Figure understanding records
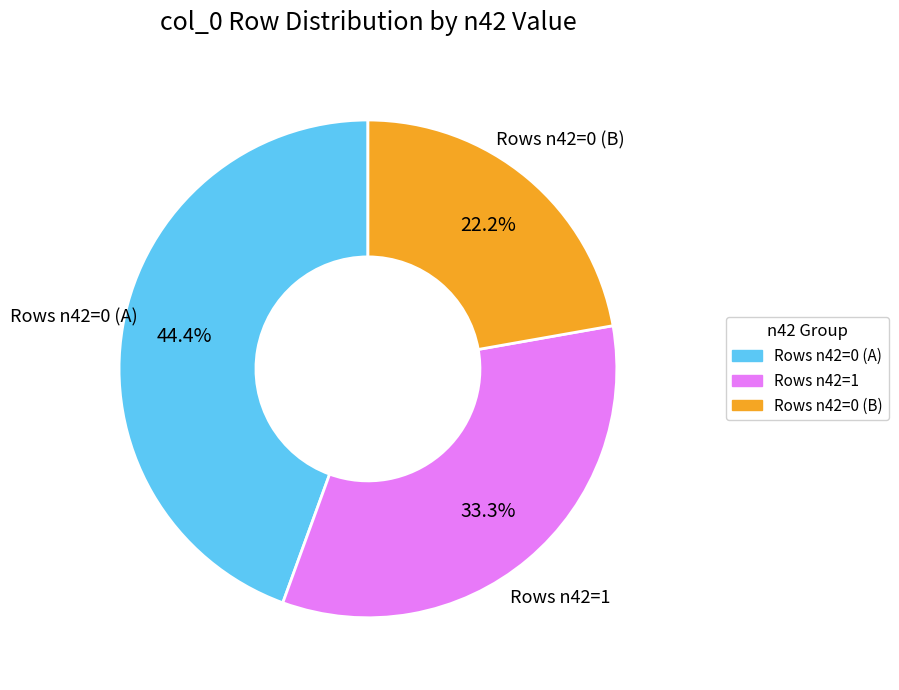

Is there any slice that represents more than half of the pie?

No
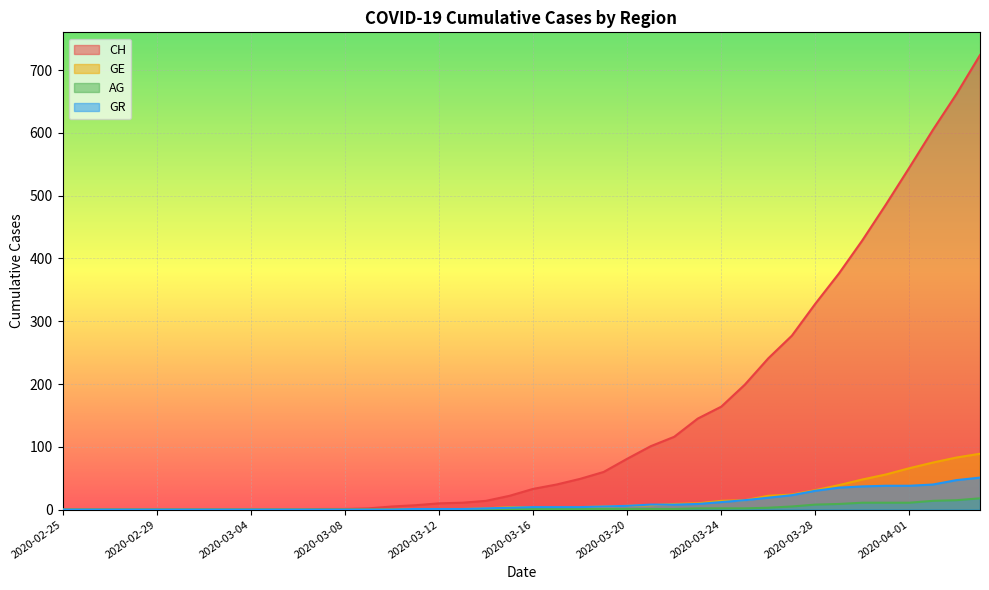

How many lines are shown in the chart?

4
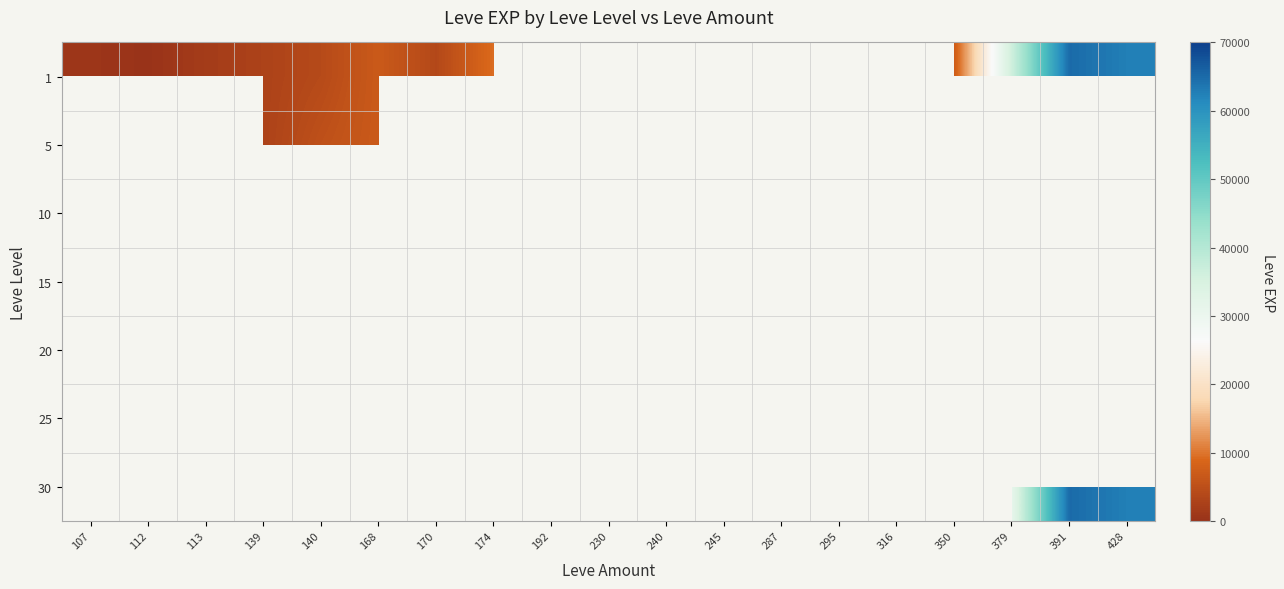

Reading left to right, what are all the values shown in this chart?

1: 107=630	112=160	113=1690	139=2790	140=4110	168=6840	170=3780	174=9430	192=0	230=13090	240=0	245=0	287=1630	295=0	316=0	350=7170	379=36390	391=64910	428=62560
5: 107=0	112=0	113=0	139=2790	140=5220	168=6840	170=0	174=0	192=0	230=0	240=0	245=0	287=0	295=0	316=0	350=0	379=0	391=0	428=0
10: 107=0	112=0	113=0	139=0	140=0	168=0	170=39970	174=9430	192=0	230=13090	240=0	245=0	287=3780	295=0	316=0	350=0	379=0	391=0	428=0
15: 107=0	112=0	113=0	139=0	140=0	168=0	170=0	174=14920	192=0	230=0	240=24790	245=0	287=0	295=0	316=0	350=7170	379=0	391=0	428=0
20: 107=0	112=0	113=0	139=0	140=0	168=0	170=0	174=0	192=16800	230=0	240=0	245=28010	287=0	295=8570	316=0	350=0	379=0	391=0	428=0
25: 107=12000	112=0	113=0	139=0	140=0	168=0	170=0	174=0	192=0	230=0	240=0	245=0	287=0	295=0	316=47200	350=0	379=36390	391=0	428=0
30: 107=0	112=0	113=0	139=0	140=0	168=0	170=0	174=0	192=0	230=0	240=0	245=0	287=0	295=0	316=0	350=0	379=31070	391=64910	428=62560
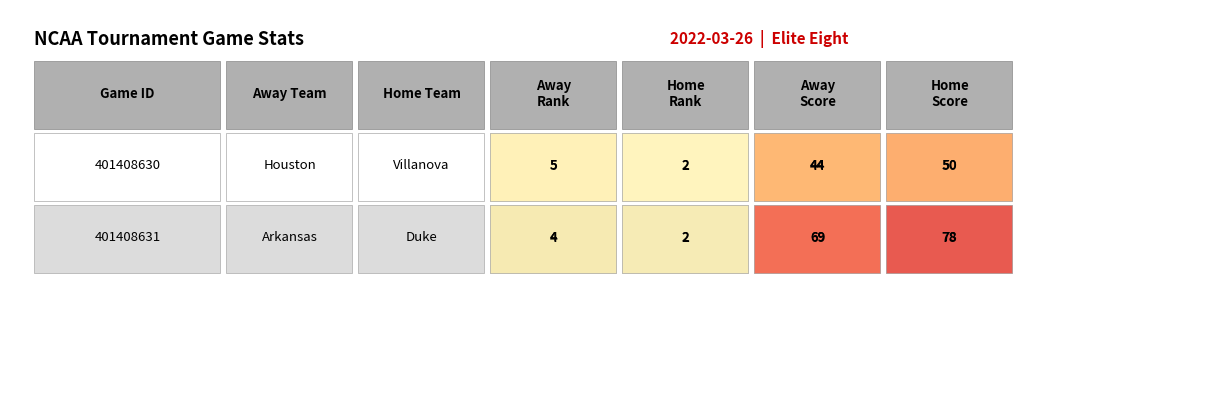

The home_score series shows 78 at 1. True or false?

True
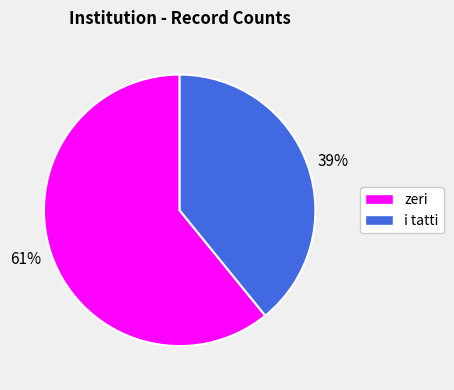

Which category has the smallest portion of the pie?

39%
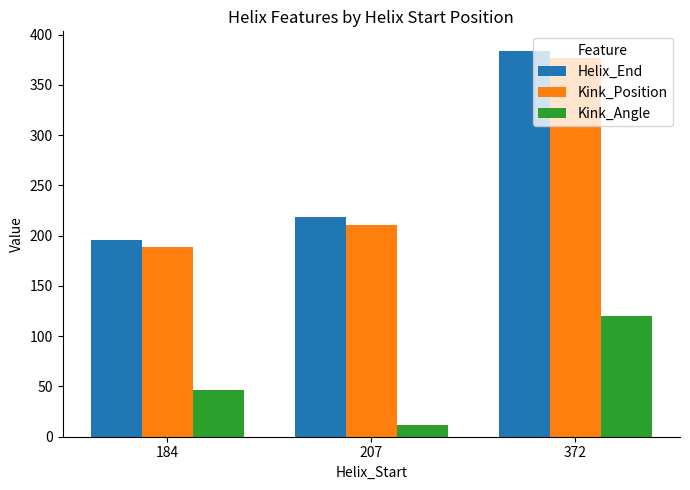

Reading left to right, transcribe all the data shown in this chart.

Helix_End: 196.0	219.0	384.0
Kink_Position: 189.0	211.0	377.0
Kink_Angle: 46.6	12.0	120.3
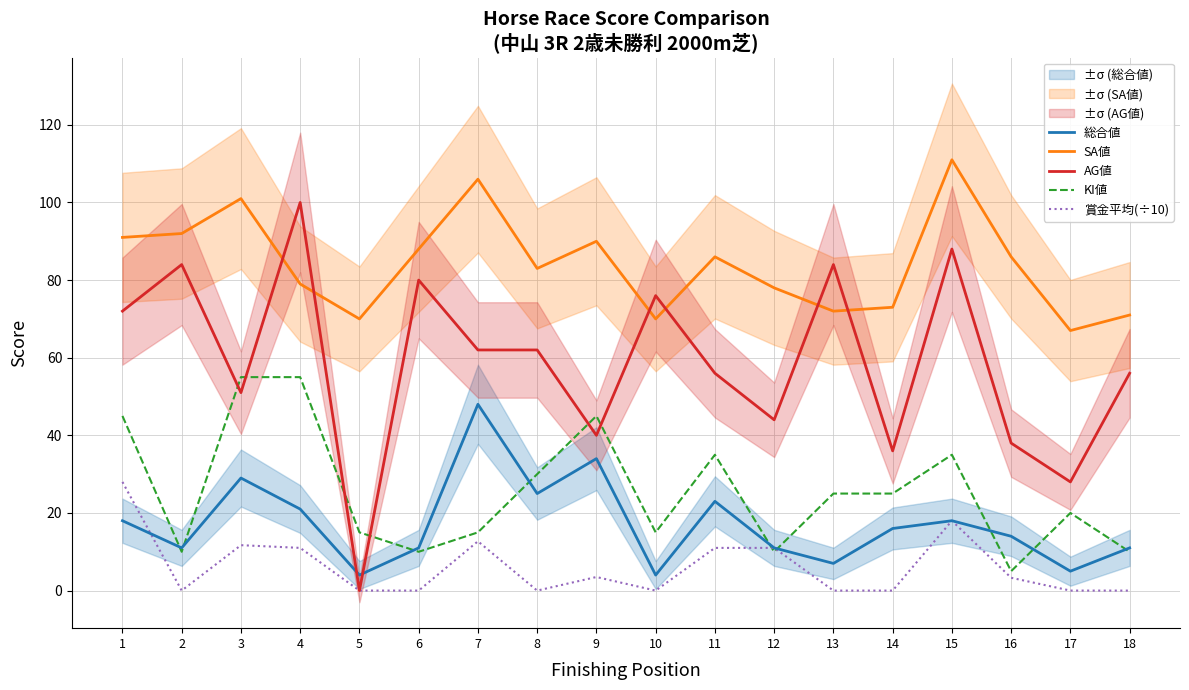

What is the total value across all series at 7?

243.7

**The task**
Lay out every line of the records above as a Markdown table with the columns "Row" and "Line", numbering the rows in order and skipping blank lines. Omit the pictures.

**Answer section**
| Row | Line |
|---|---|
| 1 | Is there any slice that represents more than half of the pie? |
| 2 | No |
| 3 | How many lines are shown in the chart? |
| 4 | 4 |
| 5 | Reading left to right, what are all the values shown in this chart? |
| 6 | 1: 107=630	112=160	113=1690	139=2790	140=4110	168=6840	170=3780	174=9430	192=0	230=13090	240=0	245=0	287=1630	295=0	316=0	350=7170	379=36390	391=64910	428=62560 |
| 7 | 5: 107=0	112=0	113=0	139=2790	140=5220	168=6840	170=0	174=0	192=0	230=0	240=0	245=0	287=0	295=0	316=0	350=0	379=0	391=0	428=0 |
| 8 | 10: 107=0	112=0	113=0	139=0	140=0	168=0	170=39970	174=9430	192=0	230=13090	240=0	245=0	287=3780	295=0	316=0	350=0	379=0	391=0	428=0 |
| 9 | 15: 107=0	112=0	113=0	139=0	140=0	168=0	170=0	174=14920	192=0	230=0	240=24790	245=0	287=0	295=0	316=0	350=7170	379=0	391=0	428=0 |
| 10 | 20: 107=0	112=0	113=0	139=0	140=0	168=0	170=0	174=0	192=16800	230=0	240=0	245=28010	287=0	295=8570	316=0	350=0	379=0	391=0	428=0 |
| 11 | 25: 107=12000	112=0	113=0	139=0	140=0	168=0	170=0	174=0	192=0	230=0	240=0	245=0	287=0	295=0	316=47200	350=0	379=36390	391=0	428=0 |
| 12 | 30: 107=0	112=0	113=0	139=0	140=0	168=0	170=0	174=0	192=0	230=0	240=0	245=0	287=0	295=0	316=0	350=0	379=31070	391=64910	428=62560 |
| 13 | The home_score series shows 78 at 1. True or false? |
| 14 | True |
| 15 | Which category has the smallest portion of the pie? |
| 16 | 39% |
| 17 | Reading left to right, transcribe all the data shown in this chart. |
| 18 | Helix_End: 196.0	219.0	384.0 |
| 19 | Kink_Position: 189.0	211.0	377.0 |
| 20 | Kink_Angle: 46.6	12.0	120.3 |
| 21 | What is the total value across all series at 7? |
| 22 | 243.7 |